TASK DESCRIPTION. Display each line in the records below that contains the string "series". Treat uppercase and lowercase as distinct.

RECORDS SUPPLIED Start Marker

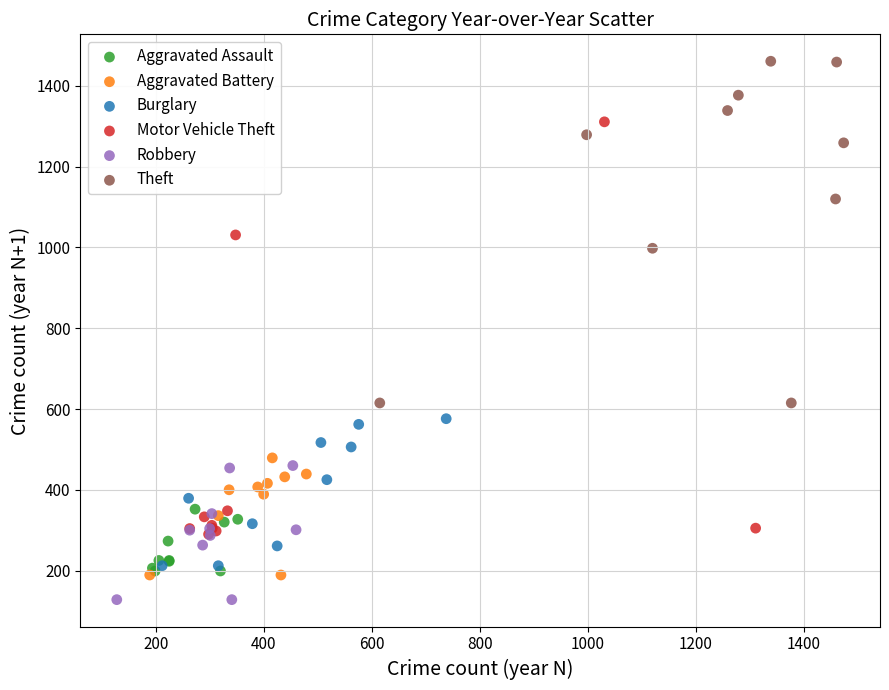

Which series has the largest Y range (max minus min)?

Motor Vehicle Theft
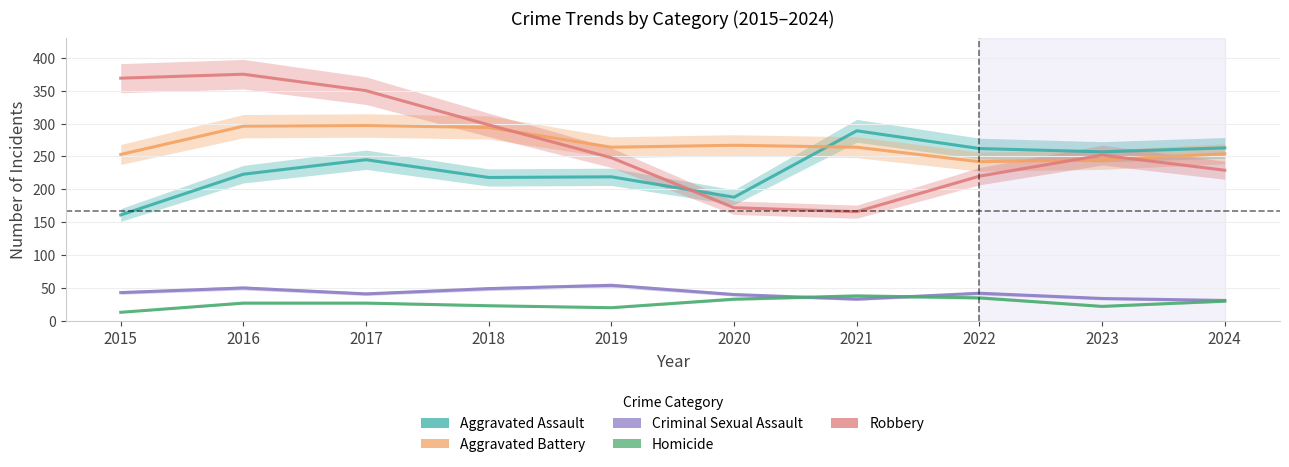

What is the difference between the Aggravated Assault values at 2021 and 2019?

70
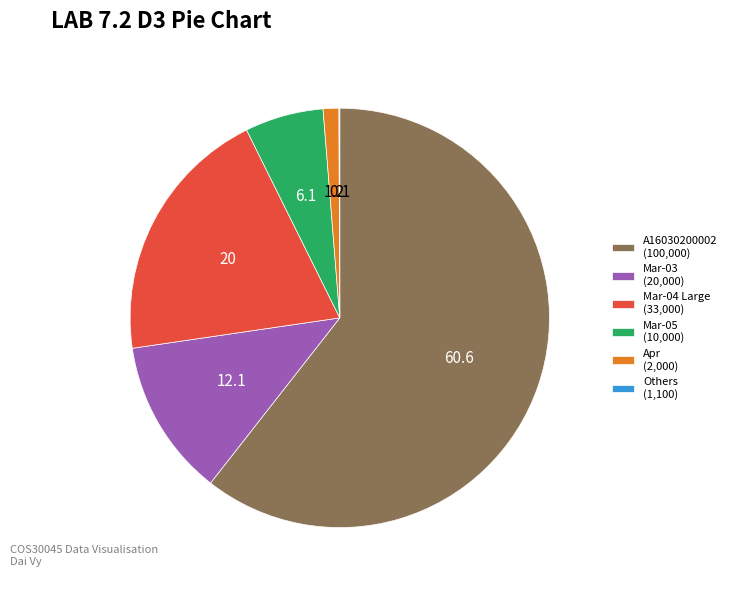

Which has a higher value, A16030200002 (100,000) or Mar-05 (10,000)?

A16030200002 (100,000)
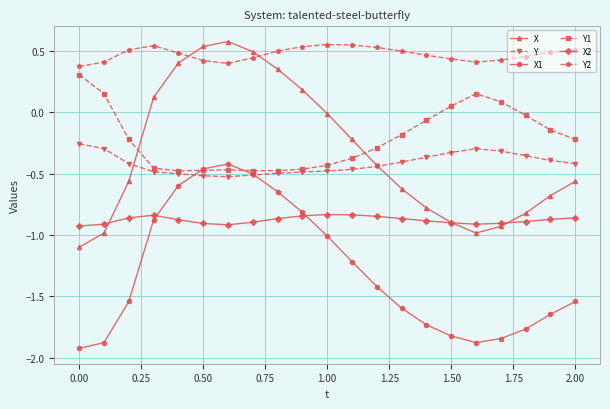

Which series ends up on top after the final intersection of X1 and Y?

Y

RECORDS SUPPLIED End Marker

YOUR SOLUTION.
Which series has the largest Y range (max minus min)?
Which series ends up on top after the final intersection of X1 and Y?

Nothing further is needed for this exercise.